Mickey Fitzgerald (born April 10, 1957) is an American former professional football player who was a fullback in the National Football League (NFL) and United States Football League (USFL). He played college football for the Virginia Tech Hokies. Fitzgerald played in the NFL for the Atlanta Falcons and Philadelphia Eagles in 1981, and played for the Memphis Showboats of the USFL in 1984. He was inducted into the Virginia Tech Sports Hall of Fame in 2002. In 2007, he was also inducted into the Central Virginia Hall of Fame.

==Biography==
Fitzgerald is the oldest of his three brothers. He was raised in a Catholic orphanage after his mother witnessed her lover getting shot, which made her feel that she wasn't fit to parent. Father Paul, a priest, took him and other orphanage residents to ball games. After two years in the orphanage, his grandmother took him and his siblings home. He attended E. C. Glass High School, where he played football. His athletic performance helped him secure college scholarships and he attended Virginia Tech.
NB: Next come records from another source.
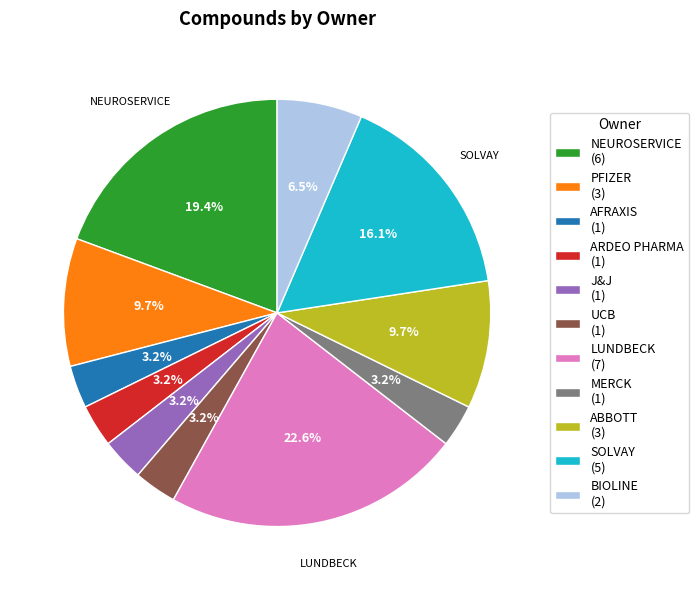

What percentage is NOT represented by PFIZER (3)?

90.3%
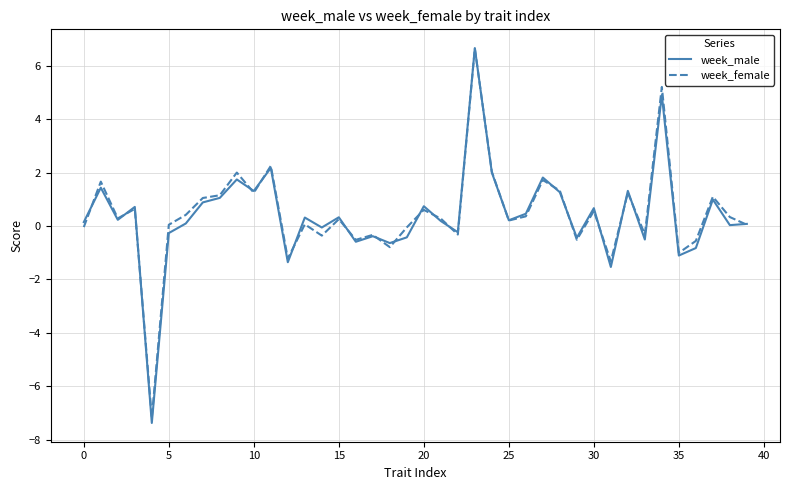

What is the maximum value for week_female?

6.7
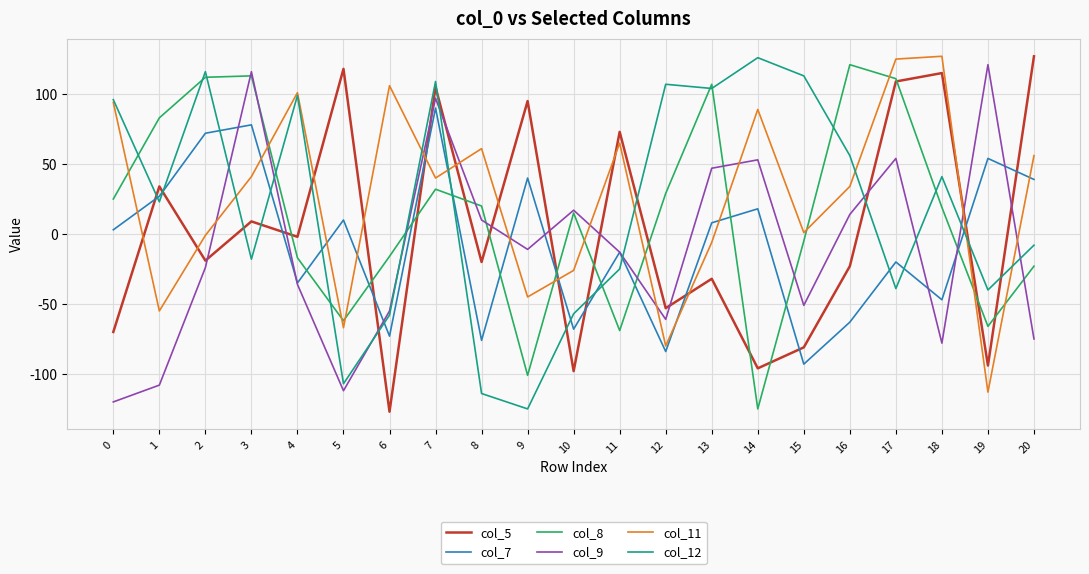

How many series are shown in this chart?

6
After playing fullback in college at Virginia Tech, Fitzgerald was signed by the Atlanta Falcons as a free agent in 1981 and made the regular season roster after leading the team in rushing during the preseason. After playing in the season opener he was cut to make room for the Falcons to sign running back Bo Robinson. He was signed by the Philadelphia Eagles but was waived by the Eagles to make room to sign running back Booker Russell. He ended up playing one game each for the Falcons and Eagles. He later played for the Memphis Showboats in 1984. He began working in real estate and was a sumo wrestler in Japan. He has one son.